===== The data

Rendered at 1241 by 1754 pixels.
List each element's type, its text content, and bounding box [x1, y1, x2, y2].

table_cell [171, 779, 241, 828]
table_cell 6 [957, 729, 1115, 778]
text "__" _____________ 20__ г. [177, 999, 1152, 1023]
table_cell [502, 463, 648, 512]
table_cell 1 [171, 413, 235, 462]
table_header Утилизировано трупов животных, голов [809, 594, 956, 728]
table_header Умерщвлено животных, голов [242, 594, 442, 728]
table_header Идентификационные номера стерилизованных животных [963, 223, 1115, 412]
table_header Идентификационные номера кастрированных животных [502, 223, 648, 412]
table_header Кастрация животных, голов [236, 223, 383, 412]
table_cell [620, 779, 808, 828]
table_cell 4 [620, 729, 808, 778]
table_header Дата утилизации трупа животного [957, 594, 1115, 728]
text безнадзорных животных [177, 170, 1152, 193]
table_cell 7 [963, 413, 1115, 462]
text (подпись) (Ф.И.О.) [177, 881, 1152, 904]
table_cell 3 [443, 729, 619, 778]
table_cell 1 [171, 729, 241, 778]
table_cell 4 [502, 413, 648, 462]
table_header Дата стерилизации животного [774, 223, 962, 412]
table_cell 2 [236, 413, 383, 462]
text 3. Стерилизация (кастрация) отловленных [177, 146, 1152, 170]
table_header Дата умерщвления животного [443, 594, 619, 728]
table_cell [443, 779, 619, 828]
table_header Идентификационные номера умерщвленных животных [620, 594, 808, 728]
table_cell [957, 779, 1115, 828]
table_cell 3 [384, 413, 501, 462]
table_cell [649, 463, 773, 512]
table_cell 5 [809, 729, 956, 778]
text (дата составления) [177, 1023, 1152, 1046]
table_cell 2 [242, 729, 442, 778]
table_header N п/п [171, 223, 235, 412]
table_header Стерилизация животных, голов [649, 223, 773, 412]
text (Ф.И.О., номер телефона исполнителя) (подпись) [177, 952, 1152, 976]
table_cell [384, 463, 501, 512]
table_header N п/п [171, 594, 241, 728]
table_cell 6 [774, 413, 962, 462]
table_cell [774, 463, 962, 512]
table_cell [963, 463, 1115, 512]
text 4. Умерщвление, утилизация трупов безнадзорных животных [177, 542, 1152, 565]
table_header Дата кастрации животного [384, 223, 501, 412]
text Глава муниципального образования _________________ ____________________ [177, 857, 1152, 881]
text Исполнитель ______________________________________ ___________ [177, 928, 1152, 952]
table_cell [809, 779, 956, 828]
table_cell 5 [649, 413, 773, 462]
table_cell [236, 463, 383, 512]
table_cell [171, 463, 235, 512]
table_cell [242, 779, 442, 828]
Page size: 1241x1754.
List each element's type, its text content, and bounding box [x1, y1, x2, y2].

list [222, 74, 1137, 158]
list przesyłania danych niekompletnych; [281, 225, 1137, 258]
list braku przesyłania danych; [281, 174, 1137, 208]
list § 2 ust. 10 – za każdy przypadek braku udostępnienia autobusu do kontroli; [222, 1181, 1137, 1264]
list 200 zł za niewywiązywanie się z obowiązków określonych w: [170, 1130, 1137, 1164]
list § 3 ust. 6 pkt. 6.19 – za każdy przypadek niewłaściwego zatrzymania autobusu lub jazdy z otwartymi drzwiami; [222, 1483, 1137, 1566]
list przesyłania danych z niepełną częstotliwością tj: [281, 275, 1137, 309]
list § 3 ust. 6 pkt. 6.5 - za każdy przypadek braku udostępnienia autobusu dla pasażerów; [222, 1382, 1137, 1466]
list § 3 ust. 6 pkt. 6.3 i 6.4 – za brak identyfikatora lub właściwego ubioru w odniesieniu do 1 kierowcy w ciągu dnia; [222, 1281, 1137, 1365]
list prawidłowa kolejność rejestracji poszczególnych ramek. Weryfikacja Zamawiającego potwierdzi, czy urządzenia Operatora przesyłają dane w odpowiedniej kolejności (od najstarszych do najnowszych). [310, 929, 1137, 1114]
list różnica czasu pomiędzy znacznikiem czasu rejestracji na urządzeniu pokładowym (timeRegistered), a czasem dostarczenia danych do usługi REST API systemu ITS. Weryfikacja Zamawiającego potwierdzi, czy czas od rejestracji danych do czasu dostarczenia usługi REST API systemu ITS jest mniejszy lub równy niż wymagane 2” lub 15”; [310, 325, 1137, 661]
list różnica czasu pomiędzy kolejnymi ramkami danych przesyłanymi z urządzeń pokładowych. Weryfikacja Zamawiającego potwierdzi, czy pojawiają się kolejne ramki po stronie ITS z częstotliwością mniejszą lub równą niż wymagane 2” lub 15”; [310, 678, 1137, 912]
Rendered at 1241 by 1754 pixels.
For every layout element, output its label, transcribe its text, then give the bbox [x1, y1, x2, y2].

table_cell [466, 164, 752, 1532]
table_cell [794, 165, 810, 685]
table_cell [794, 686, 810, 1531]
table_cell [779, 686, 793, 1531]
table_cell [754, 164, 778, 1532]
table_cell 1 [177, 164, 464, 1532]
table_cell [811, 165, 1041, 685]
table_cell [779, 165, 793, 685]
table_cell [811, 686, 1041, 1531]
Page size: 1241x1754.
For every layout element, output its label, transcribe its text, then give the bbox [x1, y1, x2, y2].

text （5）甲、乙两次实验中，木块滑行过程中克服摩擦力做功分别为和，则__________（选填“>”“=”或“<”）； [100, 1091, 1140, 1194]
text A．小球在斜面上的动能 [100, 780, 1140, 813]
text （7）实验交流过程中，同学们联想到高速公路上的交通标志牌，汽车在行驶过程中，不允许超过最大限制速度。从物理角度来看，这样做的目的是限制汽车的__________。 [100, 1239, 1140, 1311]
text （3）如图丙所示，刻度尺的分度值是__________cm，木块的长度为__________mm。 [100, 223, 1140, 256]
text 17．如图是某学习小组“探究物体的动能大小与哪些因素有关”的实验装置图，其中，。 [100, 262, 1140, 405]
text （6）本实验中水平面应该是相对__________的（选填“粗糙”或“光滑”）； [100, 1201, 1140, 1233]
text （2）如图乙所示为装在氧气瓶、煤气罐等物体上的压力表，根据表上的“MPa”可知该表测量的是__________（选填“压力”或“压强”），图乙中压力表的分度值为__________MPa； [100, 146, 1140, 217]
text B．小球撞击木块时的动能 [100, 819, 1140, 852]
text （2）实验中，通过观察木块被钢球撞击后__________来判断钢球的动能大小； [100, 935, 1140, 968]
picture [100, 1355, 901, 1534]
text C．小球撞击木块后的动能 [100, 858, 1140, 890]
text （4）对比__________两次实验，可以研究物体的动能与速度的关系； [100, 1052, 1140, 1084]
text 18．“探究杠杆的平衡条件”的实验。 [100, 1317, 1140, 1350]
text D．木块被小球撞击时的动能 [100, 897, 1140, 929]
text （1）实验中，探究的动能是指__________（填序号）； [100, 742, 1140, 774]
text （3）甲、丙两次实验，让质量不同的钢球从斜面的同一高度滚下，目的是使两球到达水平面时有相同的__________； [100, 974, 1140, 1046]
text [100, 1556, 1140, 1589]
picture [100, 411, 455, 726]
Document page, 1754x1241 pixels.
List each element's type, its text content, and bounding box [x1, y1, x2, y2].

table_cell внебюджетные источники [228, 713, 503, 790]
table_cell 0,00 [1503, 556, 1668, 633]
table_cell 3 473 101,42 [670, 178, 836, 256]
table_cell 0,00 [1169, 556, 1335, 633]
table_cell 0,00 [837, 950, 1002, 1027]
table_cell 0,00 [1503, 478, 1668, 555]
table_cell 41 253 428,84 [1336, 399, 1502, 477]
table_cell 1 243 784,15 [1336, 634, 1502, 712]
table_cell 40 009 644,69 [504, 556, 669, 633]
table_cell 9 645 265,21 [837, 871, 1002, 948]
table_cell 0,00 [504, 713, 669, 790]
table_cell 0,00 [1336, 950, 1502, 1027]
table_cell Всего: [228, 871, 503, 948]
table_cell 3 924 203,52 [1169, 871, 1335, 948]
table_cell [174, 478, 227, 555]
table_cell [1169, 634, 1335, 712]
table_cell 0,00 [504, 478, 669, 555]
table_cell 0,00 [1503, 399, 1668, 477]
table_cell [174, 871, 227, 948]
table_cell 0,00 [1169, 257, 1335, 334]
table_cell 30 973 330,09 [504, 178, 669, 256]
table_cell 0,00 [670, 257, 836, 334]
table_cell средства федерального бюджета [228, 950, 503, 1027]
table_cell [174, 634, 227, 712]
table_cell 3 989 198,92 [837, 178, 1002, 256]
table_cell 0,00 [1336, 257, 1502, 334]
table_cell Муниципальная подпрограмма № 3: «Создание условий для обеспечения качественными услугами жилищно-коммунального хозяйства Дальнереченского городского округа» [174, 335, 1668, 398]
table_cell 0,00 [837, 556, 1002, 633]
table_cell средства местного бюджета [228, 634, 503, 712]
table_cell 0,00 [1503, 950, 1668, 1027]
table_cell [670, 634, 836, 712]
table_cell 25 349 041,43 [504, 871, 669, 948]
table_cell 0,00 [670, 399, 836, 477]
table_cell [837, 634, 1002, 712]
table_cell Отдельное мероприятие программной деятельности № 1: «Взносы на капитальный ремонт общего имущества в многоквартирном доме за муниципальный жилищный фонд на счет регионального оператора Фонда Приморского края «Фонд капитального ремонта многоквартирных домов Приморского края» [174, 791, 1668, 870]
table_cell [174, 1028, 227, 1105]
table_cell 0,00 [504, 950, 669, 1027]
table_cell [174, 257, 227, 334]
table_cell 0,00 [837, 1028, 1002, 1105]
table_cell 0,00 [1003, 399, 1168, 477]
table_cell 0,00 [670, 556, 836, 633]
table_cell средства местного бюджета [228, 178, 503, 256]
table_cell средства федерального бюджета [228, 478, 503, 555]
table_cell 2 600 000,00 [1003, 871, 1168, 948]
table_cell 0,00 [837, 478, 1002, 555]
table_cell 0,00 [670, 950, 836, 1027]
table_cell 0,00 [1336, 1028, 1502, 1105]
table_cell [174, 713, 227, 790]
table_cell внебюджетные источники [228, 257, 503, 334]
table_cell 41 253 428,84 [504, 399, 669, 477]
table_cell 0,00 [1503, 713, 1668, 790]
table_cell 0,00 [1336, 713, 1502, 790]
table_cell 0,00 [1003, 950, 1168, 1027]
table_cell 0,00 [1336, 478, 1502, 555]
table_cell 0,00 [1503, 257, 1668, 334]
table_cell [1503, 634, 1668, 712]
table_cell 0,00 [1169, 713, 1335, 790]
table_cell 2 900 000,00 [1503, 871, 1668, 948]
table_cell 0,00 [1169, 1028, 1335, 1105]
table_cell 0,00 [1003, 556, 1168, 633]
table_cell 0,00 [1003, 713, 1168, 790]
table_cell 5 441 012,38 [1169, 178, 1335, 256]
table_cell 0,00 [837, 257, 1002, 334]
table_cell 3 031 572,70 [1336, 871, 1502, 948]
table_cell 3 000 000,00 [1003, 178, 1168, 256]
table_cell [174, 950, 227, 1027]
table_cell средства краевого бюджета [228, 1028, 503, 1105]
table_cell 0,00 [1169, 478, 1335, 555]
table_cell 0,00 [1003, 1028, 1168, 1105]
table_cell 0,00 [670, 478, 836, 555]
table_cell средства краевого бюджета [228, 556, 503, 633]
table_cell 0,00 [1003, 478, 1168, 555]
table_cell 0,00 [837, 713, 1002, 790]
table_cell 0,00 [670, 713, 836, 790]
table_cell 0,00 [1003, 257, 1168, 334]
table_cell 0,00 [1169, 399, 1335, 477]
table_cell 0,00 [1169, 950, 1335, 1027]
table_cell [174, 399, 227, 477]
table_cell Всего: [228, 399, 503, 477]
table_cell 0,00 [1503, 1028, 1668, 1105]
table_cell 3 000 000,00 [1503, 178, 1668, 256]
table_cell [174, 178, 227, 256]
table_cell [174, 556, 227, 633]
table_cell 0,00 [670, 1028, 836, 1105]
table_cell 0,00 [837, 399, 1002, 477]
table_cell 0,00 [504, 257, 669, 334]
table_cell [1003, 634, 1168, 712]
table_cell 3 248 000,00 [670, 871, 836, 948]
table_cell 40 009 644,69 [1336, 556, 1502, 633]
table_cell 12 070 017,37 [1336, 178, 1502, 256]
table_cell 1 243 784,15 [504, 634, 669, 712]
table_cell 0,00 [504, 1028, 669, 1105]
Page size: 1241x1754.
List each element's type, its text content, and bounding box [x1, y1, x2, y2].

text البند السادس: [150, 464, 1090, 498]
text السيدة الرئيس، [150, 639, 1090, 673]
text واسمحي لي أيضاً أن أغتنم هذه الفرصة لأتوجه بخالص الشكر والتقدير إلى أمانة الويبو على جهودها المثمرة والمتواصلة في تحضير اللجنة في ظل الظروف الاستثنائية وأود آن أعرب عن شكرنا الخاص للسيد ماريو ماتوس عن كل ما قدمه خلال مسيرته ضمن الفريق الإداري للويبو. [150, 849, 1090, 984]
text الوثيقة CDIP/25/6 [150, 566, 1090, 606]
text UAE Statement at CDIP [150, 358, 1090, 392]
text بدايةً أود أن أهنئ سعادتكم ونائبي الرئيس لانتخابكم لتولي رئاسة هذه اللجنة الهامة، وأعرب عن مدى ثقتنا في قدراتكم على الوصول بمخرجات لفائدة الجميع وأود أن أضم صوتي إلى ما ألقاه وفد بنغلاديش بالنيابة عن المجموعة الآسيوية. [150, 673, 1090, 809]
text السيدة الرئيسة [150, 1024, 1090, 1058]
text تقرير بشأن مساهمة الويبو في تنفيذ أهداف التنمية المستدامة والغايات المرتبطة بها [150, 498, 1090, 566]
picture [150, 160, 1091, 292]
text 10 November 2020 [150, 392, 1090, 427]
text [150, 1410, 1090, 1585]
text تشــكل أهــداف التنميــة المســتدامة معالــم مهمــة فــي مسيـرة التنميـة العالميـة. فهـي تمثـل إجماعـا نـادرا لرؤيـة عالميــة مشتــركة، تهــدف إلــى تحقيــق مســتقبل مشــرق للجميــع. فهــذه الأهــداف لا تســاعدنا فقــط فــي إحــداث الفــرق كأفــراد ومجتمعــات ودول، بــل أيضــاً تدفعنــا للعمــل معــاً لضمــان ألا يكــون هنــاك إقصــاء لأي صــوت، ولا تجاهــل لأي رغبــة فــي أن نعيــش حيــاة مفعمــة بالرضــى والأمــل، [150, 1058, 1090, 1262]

==========

● Task description:
Give the count of lines in the records above that hold the string "номера", and only that count.

● Solution to the exercise:
3